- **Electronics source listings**
****************************************

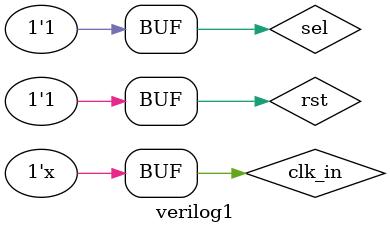
<source format=v>
`timescale 10ns / 1ns
module verilog1();

reg clk_in; //输入
reg rst;
reg sel;
wire clk_out; //输出

initial //初始化
begin
   clk_in = 1'b0;
	sel = 1'b0;
	rst = 1'b0;
	#100
	rst = 1'b1;
	#200000
	sel = 1'b1;
end

always #1 clk_in = ~clk_in; //设置clk_in频率

verilog divider(
   .clk_in (clk_in),
	.rst    (rst),
	.sel    (sel),
	.clk_out(clk_out)
);

endmodule
</source>
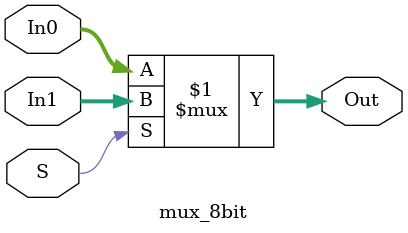
<source format=v>
module mux_8bit(Out, In0, In1, S);

output [7:0] Out;
input  [7:0] In0, In1;
input  S;

assign Out = (S) ? In1:In0 ;

endmodule
</source>
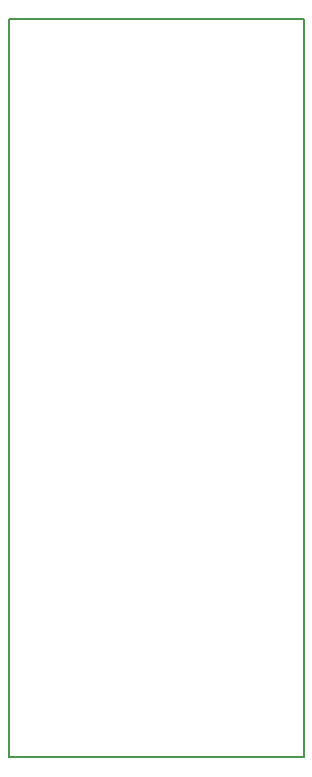
<source format=gko>
G04 #@! TF.GenerationSoftware,KiCad,Pcbnew,5.0.0-rc2-unknown-e4a6f2e~65~ubuntu18.04.1*
G04 #@! TF.CreationDate,2018-06-05T21:23:57+01:00*
G04 #@! TF.ProjectId,IV-11-breakout,49562D31312D627265616B6F75742E6B,rev?*
G04 #@! TF.SameCoordinates,Original*
G04 #@! TF.FileFunction,Profile,NP*
%FSLAX46Y46*%
G04 Gerber Fmt 4.6, Leading zero omitted, Abs format (unit mm)*
G04 Created by KiCad (PCBNEW 5.0.0-rc2-unknown-e4a6f2e~65~ubuntu18.04.1) date Tue Jun  5 21:23:57 2018*
%MOMM*%
%LPD*%
G01*
G04 APERTURE LIST*
%ADD10C,0.200000*%
G04 APERTURE END LIST*
D10*
X100000000Y-100000000D02*
X125000000Y-100000000D01*
X125000000Y-162500000D02*
X100000000Y-162500000D01*
X100000000Y-162500000D02*
X100000000Y-100000000D01*
X125000000Y-100000000D02*
X125000000Y-162500000D01*
M02*

</source>
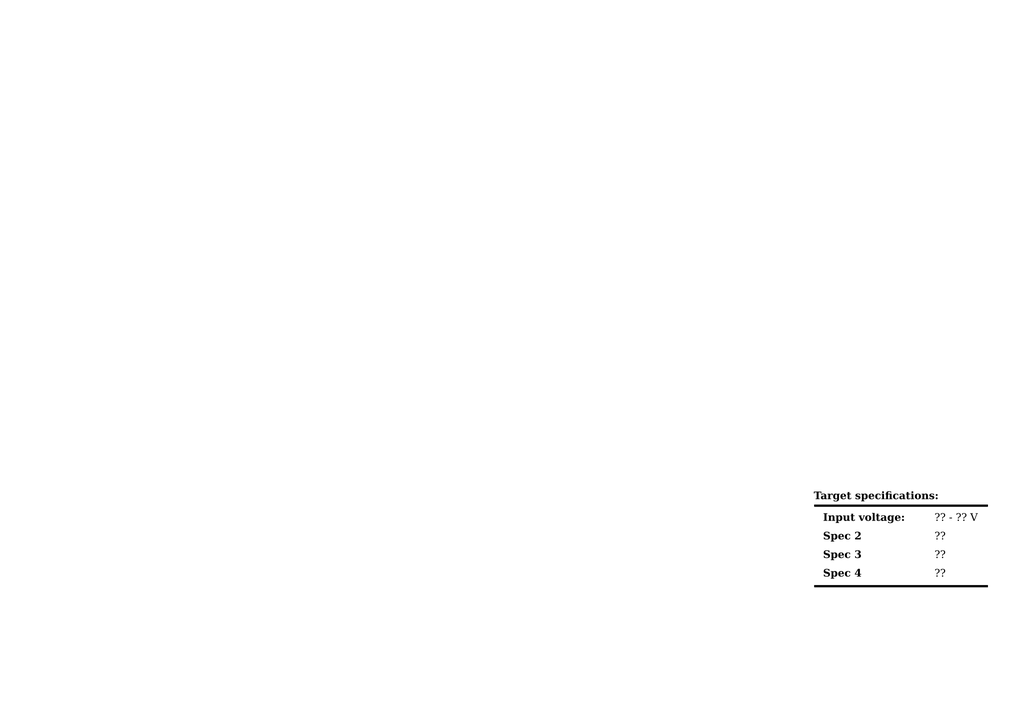
<source format=kicad_sch>
(kicad_sch
	(version 20250114)
	(generator "eeschema")
	(generator_version "9.0")
	(uuid "e4072e16-76e5-4cb7-b600-1ae14a69f117")
	(paper "A3")
	(title_block
		(date "2025-12-19")
		(rev "1")
		(company "${COMPANY}")
	)
	(lib_symbols)
	(rectangle
		(start 334.01 240.03)
		(end 405.13 240.792)
		(stroke
			(width 0)
			(type default)
			(color 0 0 0 1)
		)
		(fill
			(type color)
			(color 0 0 0 1)
		)
		(uuid a1e57db2-c507-4777-bba1-cf3c72b298ce)
	)
	(rectangle
		(start 334.01 207.01)
		(end 405.13 207.772)
		(stroke
			(width 0)
			(type default)
			(color 0 0 0 1)
		)
		(fill
			(type color)
			(color 0 0 0 1)
		)
		(uuid a45710fa-44e6-44b9-8060-80cdd32ce581)
	)
	(text_box "Spec 2"
		(exclude_from_sim no)
		(at 335.28 215.9 0)
		(size 43.18 7.62)
		(margins 2.2859 2.2859 2.2859 2.2859)
		(stroke
			(width -0.0001)
			(type default)
		)
		(fill
			(type none)
		)
		(effects
			(font
				(face "Times New Roman")
				(size 3.048 3.048)
				(thickness 0.4572)
				(bold yes)
				(color 0 0 0 1)
			)
			(justify left top)
		)
		(uuid "508c293d-8be1-4f2d-ba4e-0bf71b9200f7")
	)
	(text_box "Input voltage:"
		(exclude_from_sim no)
		(at 335.28 208.28 0)
		(size 41.91 7.62)
		(margins 2.2859 2.2859 2.2859 2.2859)
		(stroke
			(width -0.0001)
			(type default)
		)
		(fill
			(type none)
		)
		(effects
			(font
				(face "Times New Roman")
				(size 3.048 3.048)
				(thickness 0.4572)
				(bold yes)
				(color 0 0 0 1)
			)
			(justify left top)
		)
		(uuid "6343a3a4-b665-4b45-b613-d6c929be8466")
	)
	(text_box "Spec 4"
		(exclude_from_sim no)
		(at 335.28 231.14 0)
		(size 44.45 7.62)
		(margins 2.2859 2.2859 2.2859 2.2859)
		(stroke
			(width -0.0001)
			(type default)
		)
		(fill
			(type none)
		)
		(effects
			(font
				(face "Times New Roman")
				(size 3.048 3.048)
				(thickness 0.4572)
				(bold yes)
				(color 0 0 0 1)
			)
			(justify left top)
		)
		(uuid "7c0a3193-f68c-495e-89ba-c6056c9cecf1")
	)
	(text_box "?? - ?? V"
		(exclude_from_sim no)
		(at 381 208.28 0)
		(size 24.13 7.62)
		(margins 2.2859 2.2859 2.2859 2.2859)
		(stroke
			(width -0.0001)
			(type default)
		)
		(fill
			(type none)
		)
		(effects
			(font
				(face "Times New Roman")
				(size 3.048 3.048)
				(color 0 0 0 1)
			)
			(justify left top)
		)
		(uuid "9a2e37a7-e948-4676-8c13-25d5c0120ffd")
	)
	(text_box "Target specifications:"
		(exclude_from_sim no)
		(at 331.47 199.39 0)
		(size 73.66 7.62)
		(margins 2.2859 2.2859 2.2859 2.2859)
		(stroke
			(width -0.0001)
			(type default)
		)
		(fill
			(type none)
		)
		(effects
			(font
				(face "Times New Roman")
				(size 3.048 3.048)
				(thickness 0.4572)
				(bold yes)
				(color 0 0 0 1)
			)
			(justify left top)
		)
		(uuid "a2f8884a-2d81-4e19-994d-7e0cb95faadf")
	)
	(text_box "??"
		(exclude_from_sim no)
		(at 381 231.14 0)
		(size 24.13 7.62)
		(margins 2.2859 2.2859 2.2859 2.2859)
		(stroke
			(width -0.0001)
			(type default)
		)
		(fill
			(type none)
		)
		(effects
			(font
				(face "Times New Roman")
				(size 3.048 3.048)
				(color 0 0 0 1)
			)
			(justify left top)
		)
		(uuid "a5043b84-71a1-48af-80d0-a92e9e41e9f3")
	)
	(text_box "??"
		(exclude_from_sim no)
		(at 381 223.52 0)
		(size 24.13 7.62)
		(margins 2.2859 2.2859 2.2859 2.2859)
		(stroke
			(width -0.0001)
			(type default)
		)
		(fill
			(type none)
		)
		(effects
			(font
				(face "Times New Roman")
				(size 3.048 3.048)
				(color 0 0 0 1)
			)
			(justify left top)
		)
		(uuid "d0a29ba0-dff0-43e4-8dcb-4b6d849e6352")
	)
	(text_box "Spec 3"
		(exclude_from_sim no)
		(at 335.28 223.52 0)
		(size 41.91 7.62)
		(margins 2.2859 2.2859 2.2859 2.2859)
		(stroke
			(width -0.0001)
			(type default)
		)
		(fill
			(type none)
		)
		(effects
			(font
				(face "Times New Roman")
				(size 3.048 3.048)
				(thickness 0.4572)
				(bold yes)
				(color 0 0 0 1)
			)
			(justify left top)
		)
		(uuid "e6d756d3-cd8d-403e-bc9c-ee573d654575")
	)
	(text_box "??"
		(exclude_from_sim no)
		(at 381 215.9 0)
		(size 24.13 7.62)
		(margins 2.2859 2.2859 2.2859 2.2859)
		(stroke
			(width -0.0001)
			(type default)
		)
		(fill
			(type none)
		)
		(effects
			(font
				(face "Times New Roman")
				(size 3.048 3.048)
				(color 0 0 0 1)
			)
			(justify left top)
		)
		(uuid "fb4daffd-d583-4e02-886e-d9143aca708c")
	)
)

</source>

****************************************

- **WHAT YOU ARE ASKED TO DO**
Each record, word for word, should be printed again without its pictures.

- **FINISHED EXERCISE**
<source format=v>
`timescale 10ns / 1ns
module verilog1();

reg clk_in; //输入
reg rst;
reg sel;
wire clk_out; //输出

initial //初始化
begin
   clk_in = 1'b0;
	sel = 1'b0;
	rst = 1'b0;
	#100
	rst = 1'b1;
	#200000
	sel = 1'b1;
end

always #1 clk_in = ~clk_in; //设置clk_in频率

verilog divider(
   .clk_in (clk_in),
	.rst    (rst),
	.sel    (sel),
	.clk_out(clk_out)
);

endmodule
</source>
<source format=v>
module mux_8bit(Out, In0, In1, S);

output [7:0] Out;
input  [7:0] In0, In1;
input  S;

assign Out = (S) ? In1:In0 ;

endmodule
</source>
<source format=gko>
G04 #@! TF.GenerationSoftware,KiCad,Pcbnew,5.0.0-rc2-unknown-e4a6f2e~65~ubuntu18.04.1*
G04 #@! TF.CreationDate,2018-06-05T21:23:57+01:00*
G04 #@! TF.ProjectId,IV-11-breakout,49562D31312D627265616B6F75742E6B,rev?*
G04 #@! TF.SameCoordinates,Original*
G04 #@! TF.FileFunction,Profile,NP*
%FSLAX46Y46*%
G04 Gerber Fmt 4.6, Leading zero omitted, Abs format (unit mm)*
G04 Created by KiCad (PCBNEW 5.0.0-rc2-unknown-e4a6f2e~65~ubuntu18.04.1) date Tue Jun  5 21:23:57 2018*
%MOMM*%
%LPD*%
G01*
G04 APERTURE LIST*
%ADD10C,0.200000*%
G04 APERTURE END LIST*
D10*
X100000000Y-100000000D02*
X125000000Y-100000000D01*
X125000000Y-162500000D02*
X100000000Y-162500000D01*
X100000000Y-162500000D02*
X100000000Y-100000000D01*
X125000000Y-100000000D02*
X125000000Y-162500000D01*
M02*

</source>
<source format=kicad_sch>
(kicad_sch
	(version 20250114)
	(generator "eeschema")
	(generator_version "9.0")
	(uuid "e4072e16-76e5-4cb7-b600-1ae14a69f117")
	(paper "A3")
	(title_block
		(date "2025-12-19")
		(rev "1")
		(company "${COMPANY}")
	)
	(lib_symbols)
	(rectangle
		(start 334.01 240.03)
		(end 405.13 240.792)
		(stroke
			(width 0)
			(type default)
			(color 0 0 0 1)
		)
		(fill
			(type color)
			(color 0 0 0 1)
		)
		(uuid a1e57db2-c507-4777-bba1-cf3c72b298ce)
	)
	(rectangle
		(start 334.01 207.01)
		(end 405.13 207.772)
		(stroke
			(width 0)
			(type default)
			(color 0 0 0 1)
		)
		(fill
			(type color)
			(color 0 0 0 1)
		)
		(uuid a45710fa-44e6-44b9-8060-80cdd32ce581)
	)
	(text_box "Spec 2"
		(exclude_from_sim no)
		(at 335.28 215.9 0)
		(size 43.18 7.62)
		(margins 2.2859 2.2859 2.2859 2.2859)
		(stroke
			(width -0.0001)
			(type default)
		)
		(fill
			(type none)
		)
		(effects
			(font
				(face "Times New Roman")
				(size 3.048 3.048)
				(thickness 0.4572)
				(bold yes)
				(color 0 0 0 1)
			)
			(justify left top)
		)
		(uuid "508c293d-8be1-4f2d-ba4e-0bf71b9200f7")
	)
	(text_box "Input voltage:"
		(exclude_from_sim no)
		(at 335.28 208.28 0)
		(size 41.91 7.62)
		(margins 2.2859 2.2859 2.2859 2.2859)
		(stroke
			(width -0.0001)
			(type default)
		)
		(fill
			(type none)
		)
		(effects
			(font
				(face "Times New Roman")
				(size 3.048 3.048)
				(thickness 0.4572)
				(bold yes)
				(color 0 0 0 1)
			)
			(justify left top)
		)
		(uuid "6343a3a4-b665-4b45-b613-d6c929be8466")
	)
	(text_box "Spec 4"
		(exclude_from_sim no)
		(at 335.28 231.14 0)
		(size 44.45 7.62)
		(margins 2.2859 2.2859 2.2859 2.2859)
		(stroke
			(width -0.0001)
			(type default)
		)
		(fill
			(type none)
		)
		(effects
			(font
				(face "Times New Roman")
				(size 3.048 3.048)
				(thickness 0.4572)
				(bold yes)
				(color 0 0 0 1)
			)
			(justify left top)
		)
		(uuid "7c0a3193-f68c-495e-89ba-c6056c9cecf1")
	)
	(text_box "?? - ?? V"
		(exclude_from_sim no)
		(at 381 208.28 0)
		(size 24.13 7.62)
		(margins 2.2859 2.2859 2.2859 2.2859)
		(stroke
			(width -0.0001)
			(type default)
		)
		(fill
			(type none)
		)
		(effects
			(font
				(face "Times New Roman")
				(size 3.048 3.048)
				(color 0 0 0 1)
			)
			(justify left top)
		)
		(uuid "9a2e37a7-e948-4676-8c13-25d5c0120ffd")
	)
	(text_box "Target specifications:"
		(exclude_from_sim no)
		(at 331.47 199.39 0)
		(size 73.66 7.62)
		(margins 2.2859 2.2859 2.2859 2.2859)
		(stroke
			(width -0.0001)
			(type default)
		)
		(fill
			(type none)
		)
		(effects
			(font
				(face "Times New Roman")
				(size 3.048 3.048)
				(thickness 0.4572)
				(bold yes)
				(color 0 0 0 1)
			)
			(justify left top)
		)
		(uuid "a2f8884a-2d81-4e19-994d-7e0cb95faadf")
	)
	(text_box "??"
		(exclude_from_sim no)
		(at 381 231.14 0)
		(size 24.13 7.62)
		(margins 2.2859 2.2859 2.2859 2.2859)
		(stroke
			(width -0.0001)
			(type default)
		)
		(fill
			(type none)
		)
		(effects
			(font
				(face "Times New Roman")
				(size 3.048 3.048)
				(color 0 0 0 1)
			)
			(justify left top)
		)
		(uuid "a5043b84-71a1-48af-80d0-a92e9e41e9f3")
	)
	(text_box "??"
		(exclude_from_sim no)
		(at 381 223.52 0)
		(size 24.13 7.62)
		(margins 2.2859 2.2859 2.2859 2.2859)
		(stroke
			(width -0.0001)
			(type default)
		)
		(fill
			(type none)
		)
		(effects
			(font
				(face "Times New Roman")
				(size 3.048 3.048)
				(color 0 0 0 1)
			)
			(justify left top)
		)
		(uuid "d0a29ba0-dff0-43e4-8dcb-4b6d849e6352")
	)
	(text_box "Spec 3"
		(exclude_from_sim no)
		(at 335.28 223.52 0)
		(size 41.91 7.62)
		(margins 2.2859 2.2859 2.2859 2.2859)
		(stroke
			(width -0.0001)
			(type default)
		)
		(fill
			(type none)
		)
		(effects
			(font
				(face "Times New Roman")
				(size 3.048 3.048)
				(thickness 0.4572)
				(bold yes)
				(color 0 0 0 1)
			)
			(justify left top)
		)
		(uuid "e6d756d3-cd8d-403e-bc9c-ee573d654575")
	)
	(text_box "??"
		(exclude_from_sim no)
		(at 381 215.9 0)
		(size 24.13 7.62)
		(margins 2.2859 2.2859 2.2859 2.2859)
		(stroke
			(width -0.0001)
			(type default)
		)
		(fill
			(type none)
		)
		(effects
			(font
				(face "Times New Roman")
				(size 3.048 3.048)
				(color 0 0 0 1)
			)
			(justify left top)
		)
		(uuid "fb4daffd-d583-4e02-886e-d9143aca708c")
	)
)

</source>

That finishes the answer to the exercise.